:: Reading text ::
▬▬▬

In certain embodiments, in the ensuing installation of the display cover 102 (having the integrated lens 108 formed therein) into the computing device 100, the display cover 102 may be bonded to a sensor grid, which can provide support. Consequently, a hard grade of PMMA, in spite of higher brittleness, may be used as the material for display cover 102 in some examples, improving the user experience while maintaining a scratch resistant surface. The use of PMMA or similar plastic material may also lower display power, since more light may typically be transmitted through the cover 102 made of PMMA, as compared to a cover 102 made of glass, for example. Further, beneficially, PMMA is generally lighter in weight than glass.

▬▬▬

:: Source material ::
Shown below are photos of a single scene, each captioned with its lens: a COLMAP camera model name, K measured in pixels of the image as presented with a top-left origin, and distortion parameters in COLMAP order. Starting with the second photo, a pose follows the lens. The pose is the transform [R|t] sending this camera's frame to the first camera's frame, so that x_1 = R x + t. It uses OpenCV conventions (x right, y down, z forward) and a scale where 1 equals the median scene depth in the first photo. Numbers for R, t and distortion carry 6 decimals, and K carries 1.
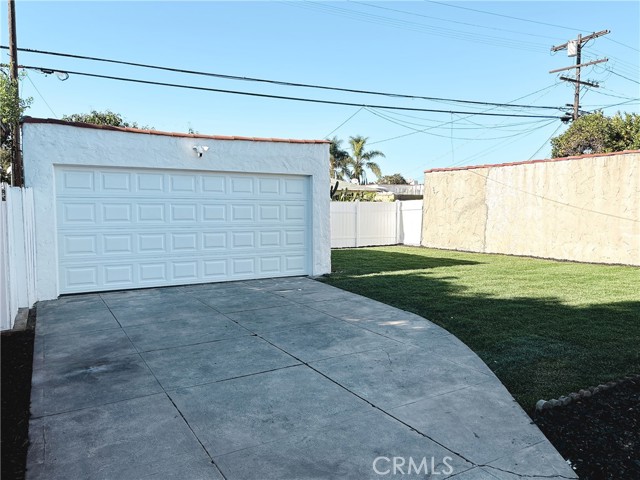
lens RADIAL K [[476.6, 0, 320.0], [0, 476.6, 240.0], [0, 0, 1]] dist [0.043400, -0.046681]
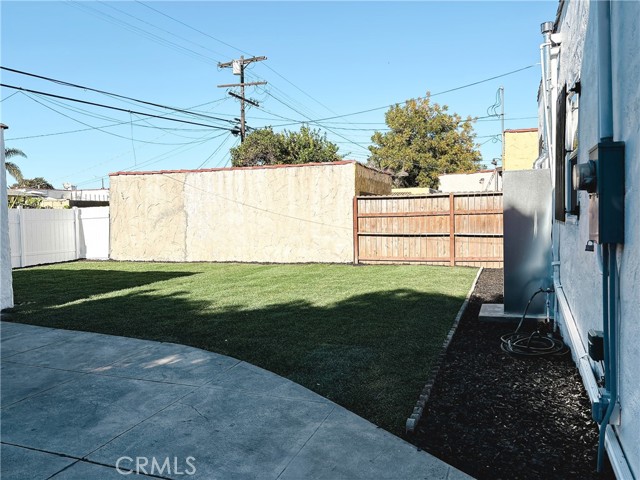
lens RADIAL K [[476.6, 0, 320.0], [0, 476.6, 240.0], [0, 0, 1]] dist [0.043400, -0.046681]
pose [[0.770526, -0.047212, 0.635658, -0.059542], [0.057617, 0.998329, 0.004307, -0.005641], [-0.634800, 0.033306, 0.771959, 0.098211]]
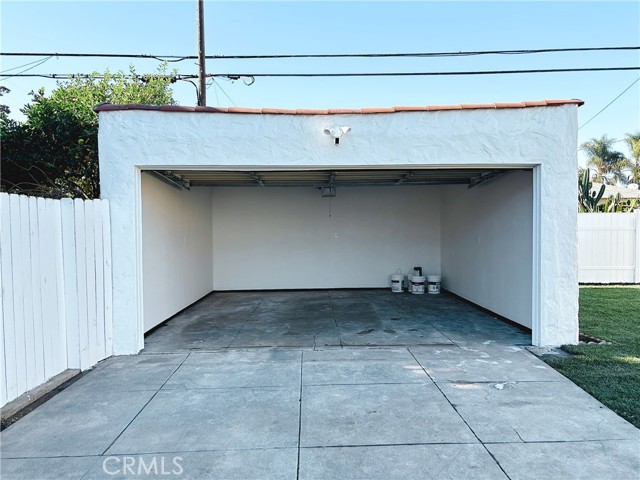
lens RADIAL K [[476.6, 0, 320.0], [0, 476.6, 240.0], [0, 0, 1]] dist [0.043400, -0.046681]
pose [[0.876069, 0.009453, -0.482094, 0.020515], [-0.025354, 0.999328, -0.026480, -0.019409], [0.481519, 0.035422, 0.875719, 0.279607]]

▬▬▬

Rewrite the portion of the display cover passage starting with "In certain embodiments, in" and going on through "weight than glass.", swapping "PMMA" for "polycarbonate" wherever it appears. The records were taken from an unrelated source.

In certain embodiments, in the ensuing installation of the display cover 102 (having the integrated lens 108 formed therein) into the computing device 100, the display cover 102 may be bonded to a sensor grid, which can provide support. Consequently, a hard grade of polycarbonate, in spite of higher brittleness, may be used as the material for display cover 102 in some examples, improving the user experience while maintaining a scratch resistant surface. The use of polycarbonate or similar plastic material may also lower display power, since more light may typically be transmitted through the cover 102 made of polycarbonate, as compared to a cover 102 made of glass, for example. Further, beneficially, polycarbonate is generally lighter in weight than glass.